**Stored entries**.
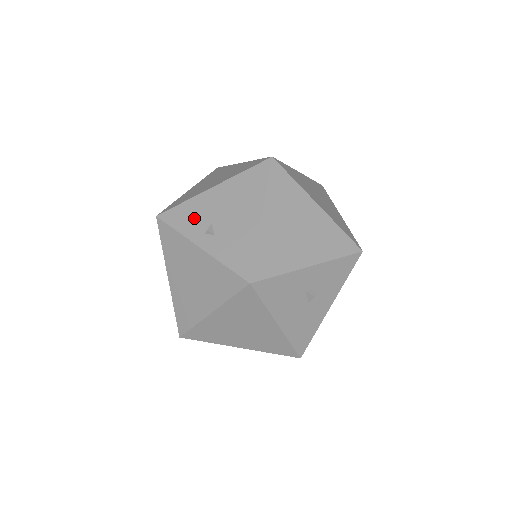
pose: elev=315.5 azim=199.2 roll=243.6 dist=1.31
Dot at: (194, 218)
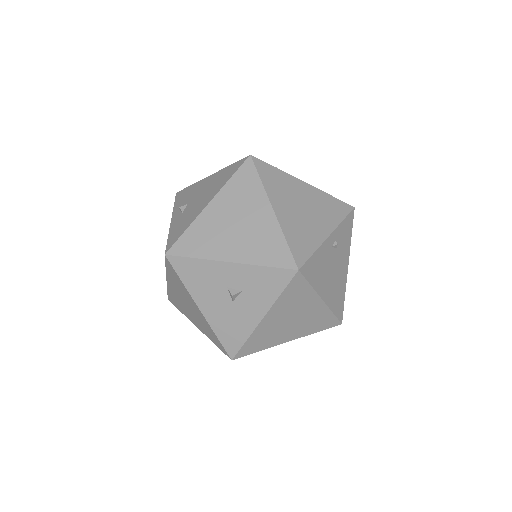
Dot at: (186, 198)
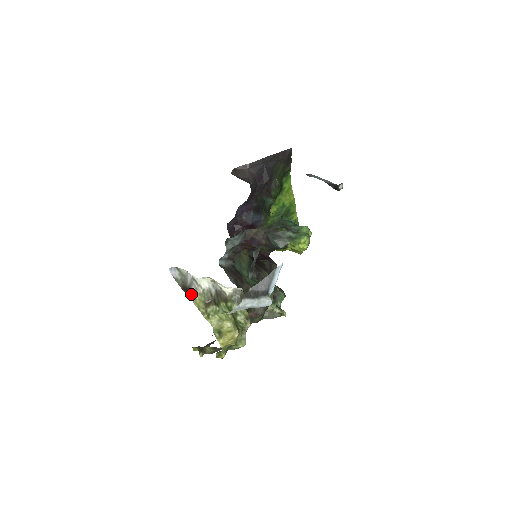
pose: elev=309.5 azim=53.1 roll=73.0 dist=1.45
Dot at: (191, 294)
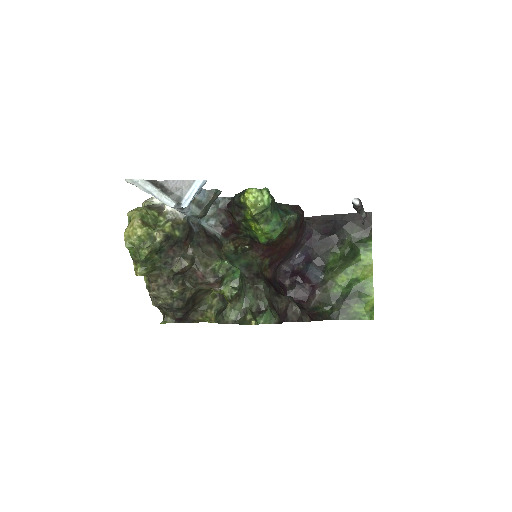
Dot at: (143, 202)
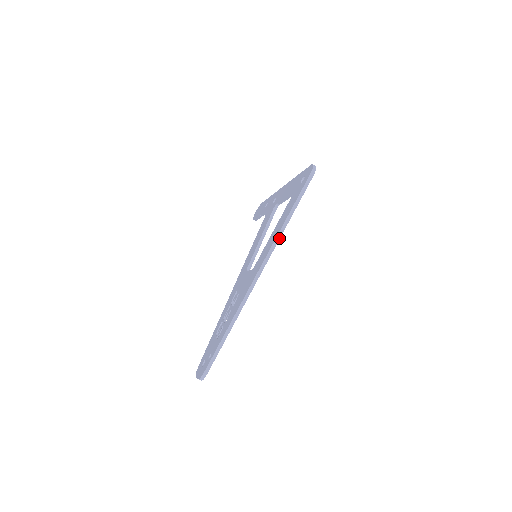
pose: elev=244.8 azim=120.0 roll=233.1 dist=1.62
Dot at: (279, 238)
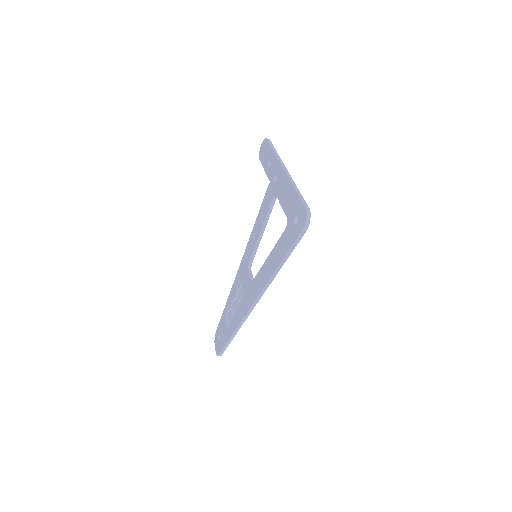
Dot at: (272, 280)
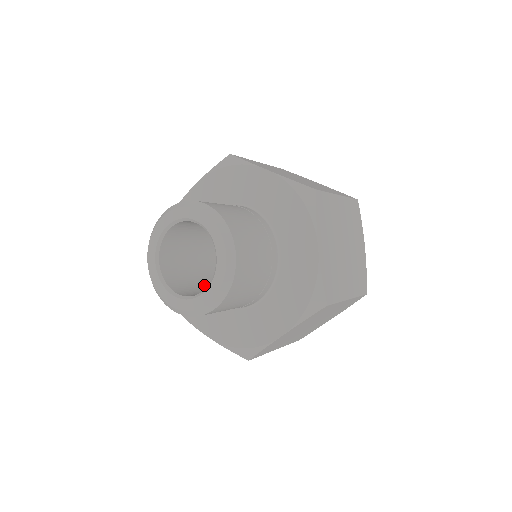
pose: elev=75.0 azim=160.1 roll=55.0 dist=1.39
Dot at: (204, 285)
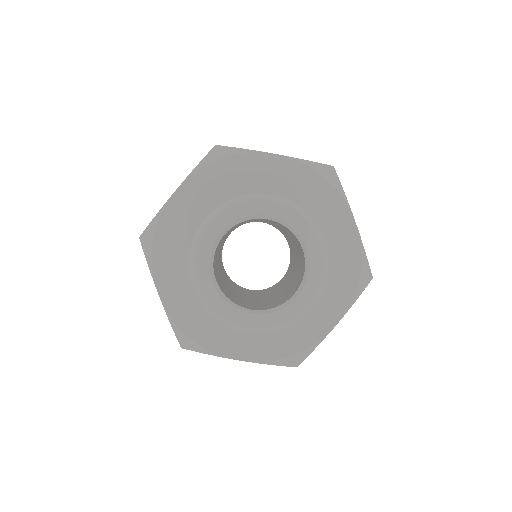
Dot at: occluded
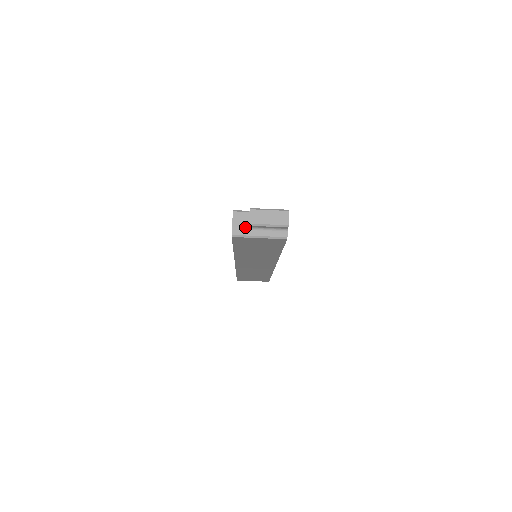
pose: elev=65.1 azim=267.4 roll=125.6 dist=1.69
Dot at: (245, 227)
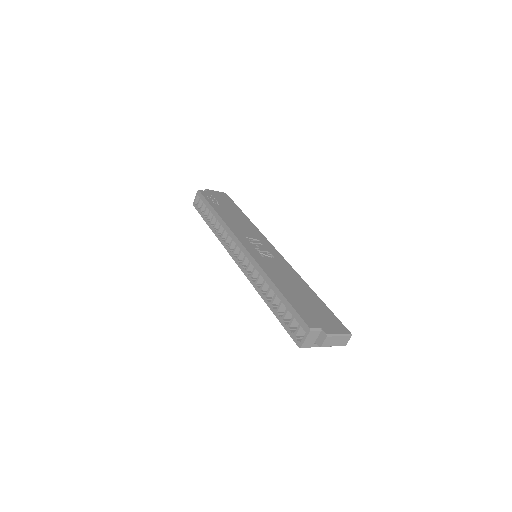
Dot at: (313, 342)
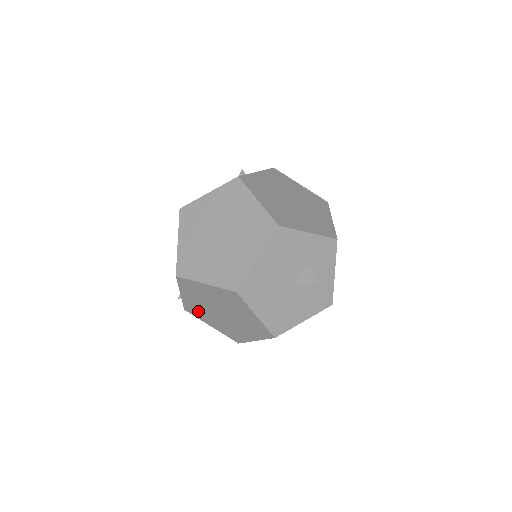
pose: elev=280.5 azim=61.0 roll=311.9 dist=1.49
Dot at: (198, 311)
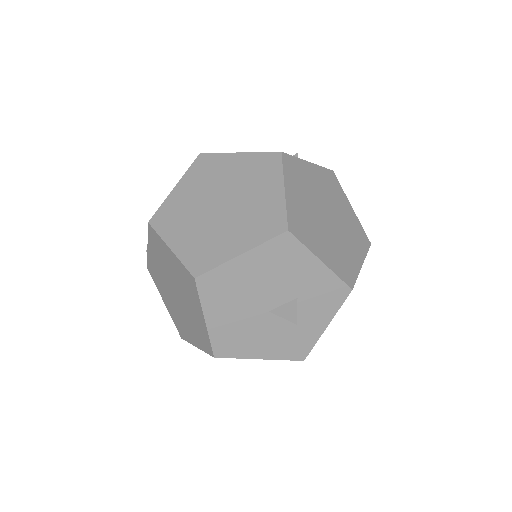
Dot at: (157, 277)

**EXERCISE**.
Rewrite every line of the records above as a numbered list, leaving out blank lines and all pictures.

**OUTPUT FOR THIS EXERCISE**.
1. pose: elev=315.5 azim=199.2 roll=243.6 dist=1.31
2. Dot at: (194, 218)
3. Dot at: (186, 198)
4. pose: elev=309.5 azim=53.1 roll=73.0 dist=1.45
5. Dot at: (191, 294)
6. Dot at: (143, 202)
7. pose: elev=244.8 azim=120.0 roll=233.1 dist=1.62
8. Dot at: (279, 238)
9. Dot at: (272, 280)
10. pose: elev=75.0 azim=160.1 roll=55.0 dist=1.39
11. Dot at: (204, 285)
12. Dot at: occluded
13. pose: elev=65.1 azim=267.4 roll=125.6 dist=1.69
14. Dot at: (245, 227)
15. Dot at: (313, 342)
16. pose: elev=280.5 azim=61.0 roll=311.9 dist=1.49
17. Dot at: (198, 311)
18. Dot at: (157, 277)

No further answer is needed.